Zamanın zirvesine az bir zaman kaldı. Kadri kıymetini bilene bin aydan hayırlı geceye sayılı geceler var. Nerede kalmıştık der gibi çabuk geldi Ramazan; giderken uzun bereketini bırakır da bayrama eriştirir inşaallah.
Ömür nasıl hitama erecek? Hayatın en büyük sorusu değil mi? Yarın ne olacak; piyasalar, hadiseler, siyaset, devlet, dünya nasıl seyredecek? Kısa dünyanın küçük işleri; yine de iş elbet!

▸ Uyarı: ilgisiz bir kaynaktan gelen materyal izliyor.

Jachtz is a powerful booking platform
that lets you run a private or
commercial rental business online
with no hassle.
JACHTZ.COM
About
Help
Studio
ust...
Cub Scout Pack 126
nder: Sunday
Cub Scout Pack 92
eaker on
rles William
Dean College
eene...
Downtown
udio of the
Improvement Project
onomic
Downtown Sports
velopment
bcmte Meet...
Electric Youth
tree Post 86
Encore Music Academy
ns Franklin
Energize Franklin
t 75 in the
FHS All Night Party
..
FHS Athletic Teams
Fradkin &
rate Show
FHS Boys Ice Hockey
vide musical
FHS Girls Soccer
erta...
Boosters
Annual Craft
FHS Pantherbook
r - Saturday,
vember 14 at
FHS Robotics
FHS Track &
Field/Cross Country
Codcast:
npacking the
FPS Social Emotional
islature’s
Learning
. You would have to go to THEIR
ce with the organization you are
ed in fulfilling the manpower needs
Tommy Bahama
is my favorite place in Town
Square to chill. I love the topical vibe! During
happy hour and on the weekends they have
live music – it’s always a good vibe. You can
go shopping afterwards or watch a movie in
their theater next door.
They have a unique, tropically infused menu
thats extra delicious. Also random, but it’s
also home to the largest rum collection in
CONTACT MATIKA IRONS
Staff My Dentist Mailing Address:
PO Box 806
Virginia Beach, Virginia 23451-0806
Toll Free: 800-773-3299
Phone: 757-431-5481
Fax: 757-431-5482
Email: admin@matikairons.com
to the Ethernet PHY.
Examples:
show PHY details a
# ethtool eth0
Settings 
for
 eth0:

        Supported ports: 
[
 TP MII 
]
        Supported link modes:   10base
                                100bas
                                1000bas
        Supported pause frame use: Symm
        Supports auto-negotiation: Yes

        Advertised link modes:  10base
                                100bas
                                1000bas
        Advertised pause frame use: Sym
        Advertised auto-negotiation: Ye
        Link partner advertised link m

Bu kadar işte yorulan akıl, kalp, ruh bakım istemez mi? Tadilattan, temizlikten geçmeli değil mi gönül evi, akıl odası, ruh binası? Dünya şehrinin kirlerinden arınmak için fırsat zamanlar dilimi ramazana ne kadar ehemmiyet verilse, ne kadar hürmet edilse, ne kadar istifade edilse yeridir.

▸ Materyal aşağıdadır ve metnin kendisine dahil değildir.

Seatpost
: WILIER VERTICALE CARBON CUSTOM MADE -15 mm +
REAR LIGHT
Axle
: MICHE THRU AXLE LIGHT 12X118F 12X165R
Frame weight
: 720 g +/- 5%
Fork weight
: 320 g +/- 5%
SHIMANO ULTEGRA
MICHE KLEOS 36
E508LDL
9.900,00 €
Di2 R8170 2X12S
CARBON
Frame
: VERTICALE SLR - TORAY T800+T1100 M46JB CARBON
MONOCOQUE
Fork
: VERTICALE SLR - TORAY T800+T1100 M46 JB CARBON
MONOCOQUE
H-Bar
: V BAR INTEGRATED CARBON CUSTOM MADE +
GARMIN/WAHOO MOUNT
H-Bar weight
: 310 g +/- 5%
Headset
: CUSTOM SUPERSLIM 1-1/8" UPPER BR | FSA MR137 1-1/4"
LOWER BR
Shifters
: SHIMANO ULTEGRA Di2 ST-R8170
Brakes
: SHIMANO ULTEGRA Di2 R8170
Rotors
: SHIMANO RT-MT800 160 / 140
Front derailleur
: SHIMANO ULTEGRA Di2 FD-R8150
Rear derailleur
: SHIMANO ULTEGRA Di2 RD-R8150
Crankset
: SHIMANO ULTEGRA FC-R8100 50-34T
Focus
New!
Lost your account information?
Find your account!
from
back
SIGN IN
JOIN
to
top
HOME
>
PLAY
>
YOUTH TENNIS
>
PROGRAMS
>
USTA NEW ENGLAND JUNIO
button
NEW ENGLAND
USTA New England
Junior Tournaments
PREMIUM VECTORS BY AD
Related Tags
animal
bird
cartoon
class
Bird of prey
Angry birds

Evet yeridir, zamanıdır. Zamanın zembereği zira o. Taşıdığı çekirdek gece bir ömür bereket içerir. Feyzinden içtikçe içilir yine doyulmaz o gecede! Akıl midesi, kalp göğsü, ruh ambarı ne kadar genişse o kadar dolar; feyizle, hikmetle, bereketle…
Dünyada yaşıyoruz fakat dünyalı değiliz; gökler üstü yolculuktayız. Bir gölgelik saltanat sonrası yola devam; insan işte unutur, mekâna ünsiyet eder, zamana alışır!

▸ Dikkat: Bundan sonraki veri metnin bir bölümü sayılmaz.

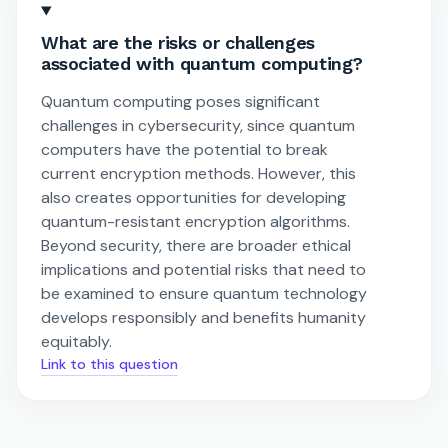
What are the risks or challenges
associated with quantum computing?
Quantum computing poses significant
challenges in cybersecurity, since quantum
computers have the potential to break
current encryption methods. However, this
also creates opportunities for developing
quantum-resistant encryption algorithms.
Beyond security, there are broader ethical
implications and potential risks that need to
be examined to ensure quantum technology
develops responsibly and benefits humanity
equitably.
Link to this question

Yetmiş hikmetli açlık aklı işletir, kalbi çalıştırır, ruhu diriltir, “beni” eritir. Yetmiş devadır aynı zamanda; fikir inbisat eder, acz fark edilir, fakr yaşanır, kusur görülür, noksanlık idrak edilir, kul olunduğu anlaşılır; buralı değilsin denir.
Yolcunun gözü yoldadır, azık hazırlığı için durur durakta. Yokuş yollar, sarp dağlar, sonrasında geniş ovalar vardır bu yolculukta!
Oruç zahirde açlık, batında doyum ve dolumdur. Az zamanda çok azık tedarikidir. Ruh inbisat eder, kalp inkişaf eder, zihin zenginleşir, dimağ derinleşir… Nefse düşen itaattir bu ayda, şeytan bağlanmıştır.
Hayatın içinde hayatla beraber tutulan oruç dünyayı da imar eder, ahreti de. İnşaallah bir dua. O’nun lütfundan istiyoruz dünyada da hasene, ahrette de hasene.